The beating heart of this tale of revenge is Jonathan Majors, here delivering another showcase performance that ranges from your classical Western protagonist heroics, to the kind of vulnerability you wouldn’t have seen from any of his genre forbearers. That kind of stoic toughness is reserved for Zazie Beetz’s frontier entrepreneur, whose evolution throughout the film is probably the most interesting of any of the ensemble, not least the exciting way in which her arc is resolved. But it’s LaKeith Stanfield’s eloquent outlaw who completely steals the bounty with one of the most charming and mesmerising performances of the year.
However, if The Harder They Fall is to be lauded for one thing above all else, then it’s the stunning direction from Jeymes Samuel, who frames the film in such a way that it fuses the recognisable genre signifiers with his own impressive style, resulting in a movie which feels wholly unique.
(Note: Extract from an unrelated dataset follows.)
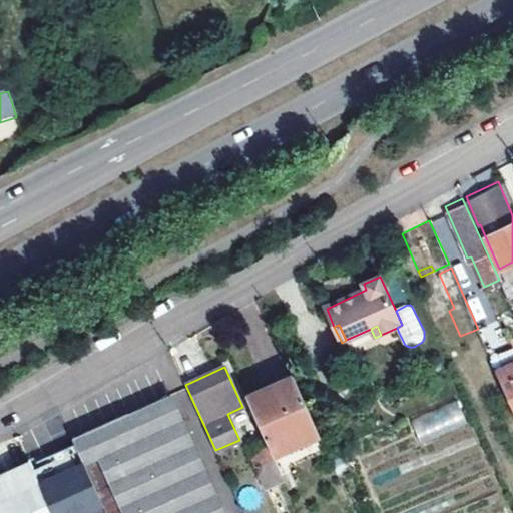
[(246,397),(265,438),(273,456),(319,434),(294,377),(246,397)]
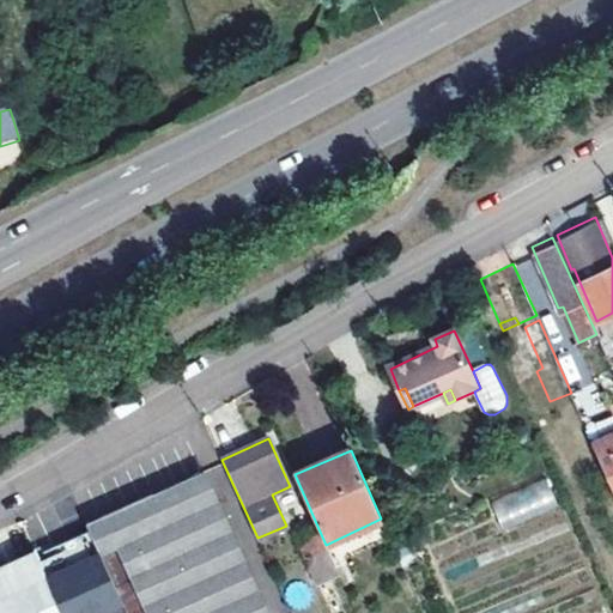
[(601,457),(612,485),(612,451),(610,454),(601,457)]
There are some wonderful visuals on display, like an overhead cast shadow stand-off between duelling outlaws, or the bravura tracking shot which travels the length of the street between Elba and Majors, which at once harkens back to those famous Spaghetti Western fights, while simultaneously working in its own right. Such techniques are also sparingly used, so it never gets tired, or feels like it’s too informed by its influences.
The same approach is taken with the superb score, which mashes the woodwind and guitar heavy sounds of the Wild West with modern sensibilities. It isn’t as jarring as it might sound, probably because Samuel also has a career as a singer-songwriter under the pseudonym Bullitts, cut his teeth working in the music department on the likes of Baz Luhrmann’s The Great Gatsby, and has Jay-Z as one of the film’s producers. With that kind of track record, there’s no surprise that the incredible music compliments the onscreen creativity and performances, while also being guaranteed to be on repeat for every discerning film fan over the next few weeks.
With all these impressive components working in harmony like the inner mechanics of one of Idris Elba’s gold plated revolvers, The Harder They Fall is a lean, brutal and beautiful shot to the head of the Western genre.